Sometimes verbs have meanings that are very similar, but they different enough to maintain separate usage cases.
Obligated and obliged are great examples of this. Both words refer to required actions, but they each have specific contexts that are just different enough that each word feels out-of-place when substituted for the other.
Both of these words can also be a past participle, which is a verb that is used as an adjective. This usage is more common in some contexts than others, but continue reading to learn how to use each of these important verbs.
What is the Difference Between Obliged and Obligated?
In this post, I will compare obliged vs. obligated. As part of this comparison, I will illustrate the correct use of each word with example sentences and definition.

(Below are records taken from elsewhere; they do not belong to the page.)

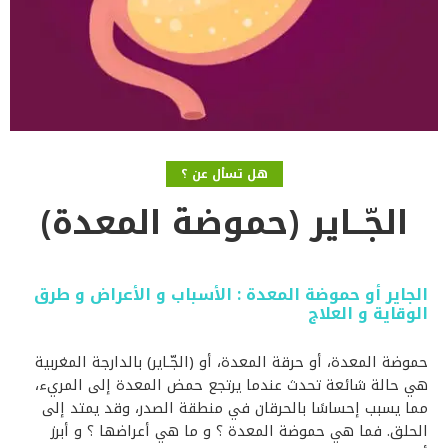
هل تسأل عن ؟
الجّــاير (حموضة المعدة)
الجاير أو حموضة المعدة : الأسباب و الأعراض و طرق
الوقاية و العلاج
حموضة المعدة، أو حرقة المعدة، أو (الجّـاير) بالدارجة المغربية
هي حالة شائعة تحدث عندما يرتجع حمض المعدة إلى المريء،
مما يسبب إحساسًا بالحرقان في منطقة الصدر، وقد يمتد إلى
الحلق. فما هي حموضة المعدة ؟ و ما هي أعراضها ؟ و أبرز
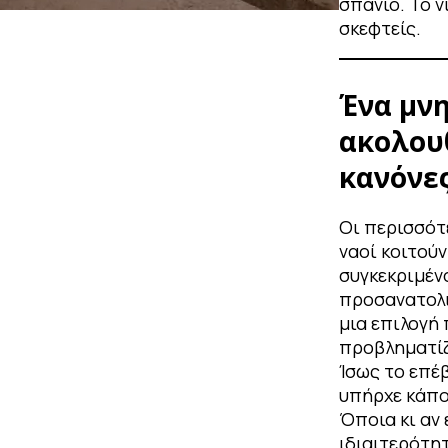
σπάνιο. Το ν
σκεφτείς.
Ένα μνη
ακολου
κανόνε
Οι περισσότ
ναοί κοιτούν
συγκεκριμέν
προσανατολ
μια επιλογή
προβληματίζ
Ίσως το επέβ
υπήρχε κάπο
Όποια κι αν 
ιδιαιτερότητ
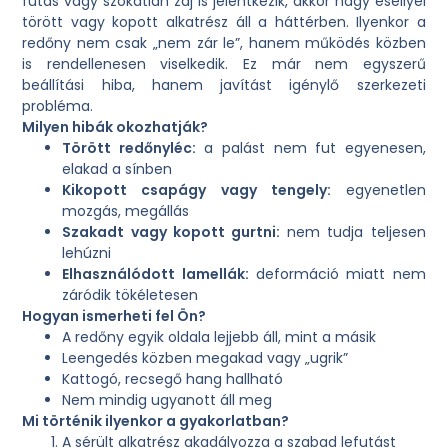
futás vagy szokatlan zaj is jelentkezik, akkor nagy eséllyel
törött vagy kopott alkatrész áll a háttérben. Ilyenkor a
redőny nem csak „nem zár le”, hanem működés közben
is rendellenesen viselkedik. Ez már nem egyszerű
beállítási hiba, hanem javítást igénylő szerkezeti
probléma.
Milyen hibák okozhatják?
Törött redőnyléc:
a palást nem fut egyenesen,
elakad a sínben
Kikopott csapágy vagy tengely:
egyenetlen
mozgás, megállás
Szakadt vagy kopott gurtni:
nem tudja teljesen
lehúzni
Elhasználódott lamellák:
deformáció miatt nem
záródik tökéletesen
Hogyan ismerheti fel Ön?
A redőny egyik oldala lejjebb áll, mint a másik
Leengedés közben megakad vagy „ugrik”
Kattogó, recsegő hang hallható
Nem mindig ugyanott áll meg
Mi történik ilyenkor a gyakorlatban?
A sérült alkatrész akadályozza a szabad lefutást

I will also demonstrate how to use a memory tool that will help you choose obligated or obliged when you need to use one of these words.
When to Use Obligated
What does obligated mean? Obligated is a verb. It means required to do something, especially when prescribed by legal or moral necessity.
A mandatory reporter is obligated to disclose suspected instances of child abuse. A federal judge is obligated to set aside personal politics and interpret the law as it is written.
Here are a few more examples,
- Sometimes, people are obligated to do things they don’t want to do.
- A landlord is obligated to perform necessary repairs on properties rented out to tenants.
- As part of an agreement to serve Pepsi products in its restaurants, fast food chain Arby’s is obligated to feature the soda in at least two television advertisements every year. –The Wall Street Journal
Obligated is both the simple past tense and past participle form of obligate. It becomes a rough synonym of required, like in the phrase obligated responsibilities. Usually, though, it would be more common to use the noun obligations instead.
The verb obligate was first recorded in English in the early 16th century, and it is derived from a Latin verb with a similar meaning.
When to Use Obliged
What does obliged rent? Obliged is also a verb. It is commonly used in phrases like much obliged, where it means grateful or indebted. Obliged is also the simple past and past participle forms of its root verb, oblige.
The sentences below are examples,
- If you could put down your weapons and speak like civilized men in this establishment, I would be much obliged.
- “Much obliged,” said the pedestrian, when the carriage driver told his horses to stop at the crosswalk.
- A few hours later, his Nationals obliged, posting their highest run total since August in a 14-6 victory over the St. Louis Cardinals to open a three-game series at Nationals Park. –The Washington Post
As a verb, obliged has a similar meaning to obligated but without the legal or moral connotations. Instead, it connotes an action done with no expectation of a return favor.
If you attend a dinner party at a friend’s house, you might be obliged to send a thank-you note. You obviously aren’t legally or even morally required to send one, but common etiquette might make you feel obliged to thank your friend for hosting you.
Trick to Remember the Difference
With these two words, it can be difficult to distinguish between their meanings at times. Their meanings are similar but not identical, so it’s important to know when it’s best to use each word.
Luckily, there is an easy trick to remember obligated vs. obliged. Since obligated has legal and moral connotations, and obligated, legal, and moral all contain the letter A, you can use this shared letter to remember that obligated has legal or moral connotations.
Is it obliged or obligated? Obliged and obligated are verbs that mean required to do something.
- Obligated has legal and moral aspects, while obliged does not always.
- Obliged can also have a meaning similar to grateful.